### Supplied passage
None of 12 mice immunized with MT followed by treatment with either PBS or normal rat IgG developed arthritis at least up to day 120 (Table I). On the other hand, 2 of 12 mice (17%) treated once daily with 11B11 mAb over a period of 10 days, commencing on the day of immunization with MT, showed signs of arthritis on day 19. The incidences of arthritis in these animals on days 22, 25, and 28 (to 120) were 58, 75, and 83%, respectively. The joint inflammation reached a peak on day 28 and thereafter decreased gradually, as shown in Fig. 1, A and B. On day 40, ankylosis of the ankle joints was observed. The average number of limbs affected per mouse was 2.3. Treatment with 11B11 mAb by itself without immunization with MT induced no joint inflammation (data not shown).

### Source data
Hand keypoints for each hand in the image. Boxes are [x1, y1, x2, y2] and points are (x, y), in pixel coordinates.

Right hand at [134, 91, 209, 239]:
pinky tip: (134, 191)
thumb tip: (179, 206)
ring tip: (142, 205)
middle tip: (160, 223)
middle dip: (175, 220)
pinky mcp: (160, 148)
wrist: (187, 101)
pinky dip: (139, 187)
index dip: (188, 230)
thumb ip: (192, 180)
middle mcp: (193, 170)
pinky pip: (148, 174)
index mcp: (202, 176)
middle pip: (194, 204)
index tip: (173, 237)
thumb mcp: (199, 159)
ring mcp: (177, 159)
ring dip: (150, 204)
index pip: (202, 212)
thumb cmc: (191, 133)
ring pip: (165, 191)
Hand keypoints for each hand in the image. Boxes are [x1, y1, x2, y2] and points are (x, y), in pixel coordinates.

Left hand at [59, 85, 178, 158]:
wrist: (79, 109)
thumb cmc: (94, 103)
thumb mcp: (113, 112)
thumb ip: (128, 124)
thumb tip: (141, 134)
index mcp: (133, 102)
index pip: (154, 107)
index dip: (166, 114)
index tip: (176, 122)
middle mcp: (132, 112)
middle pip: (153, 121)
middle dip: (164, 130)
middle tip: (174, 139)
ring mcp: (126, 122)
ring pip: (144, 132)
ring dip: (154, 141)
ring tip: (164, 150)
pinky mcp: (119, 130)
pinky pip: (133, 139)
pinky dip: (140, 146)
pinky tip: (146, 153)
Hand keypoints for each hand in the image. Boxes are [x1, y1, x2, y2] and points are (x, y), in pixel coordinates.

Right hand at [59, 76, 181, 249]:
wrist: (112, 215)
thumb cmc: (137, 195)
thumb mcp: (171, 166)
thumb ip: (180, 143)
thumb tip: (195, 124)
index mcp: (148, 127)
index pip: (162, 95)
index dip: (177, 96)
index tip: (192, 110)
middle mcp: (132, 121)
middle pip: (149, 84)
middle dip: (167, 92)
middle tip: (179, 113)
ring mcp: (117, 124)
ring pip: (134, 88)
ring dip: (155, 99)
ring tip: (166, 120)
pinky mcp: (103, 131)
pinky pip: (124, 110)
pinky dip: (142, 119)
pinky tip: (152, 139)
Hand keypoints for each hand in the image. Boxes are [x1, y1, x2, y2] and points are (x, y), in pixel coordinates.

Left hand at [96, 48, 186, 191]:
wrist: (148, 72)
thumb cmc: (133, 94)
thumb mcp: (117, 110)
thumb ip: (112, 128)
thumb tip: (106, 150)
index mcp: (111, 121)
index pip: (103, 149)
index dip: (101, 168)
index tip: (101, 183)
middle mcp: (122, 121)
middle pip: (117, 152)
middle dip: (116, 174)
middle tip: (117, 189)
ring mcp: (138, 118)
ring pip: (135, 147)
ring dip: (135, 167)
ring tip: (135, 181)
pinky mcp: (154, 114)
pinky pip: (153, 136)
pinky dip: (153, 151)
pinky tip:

### Problem description
Please translate this sentence from the passage on arthritis in immunized mice into Spanish: "The joint inflammation reached a peak on day 28 and thereafter decreased gradually, as shown in Fig. 1, A and B."

### Answer to this exercise
La inflamación articular alcanzó un máximo el día 28 y a partir de entonces disminuyó gradualmente, como se muestra en la Fig. 1, A y B.